(To-do item): Extract the lines that carry the string "commencé" from the listing.

(Exercise input):
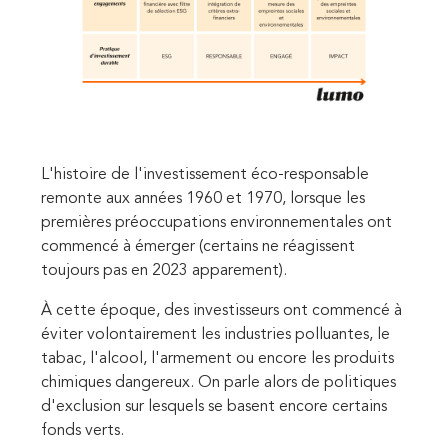
L'histoire de l'investissement éco-responsable
remonte aux années 1960 et 1970, lorsque les
premières préoccupations environnementales ont
commencé à émerger (certains ne réagissent
toujours pas en 2023 apparement).
À cette époque, des investisseurs ont commencé à
éviter volontairement les industries polluantes, le
tabac, l'alcool, l'armement ou encore les produits
chimiques dangereux. On parle alors de politiques
d'exclusion sur lesquels se basent encore certains
fonds verts.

(Your response):
commencé à émerger (certains ne réagissent
À cette époque, des investisseurs ont commencé à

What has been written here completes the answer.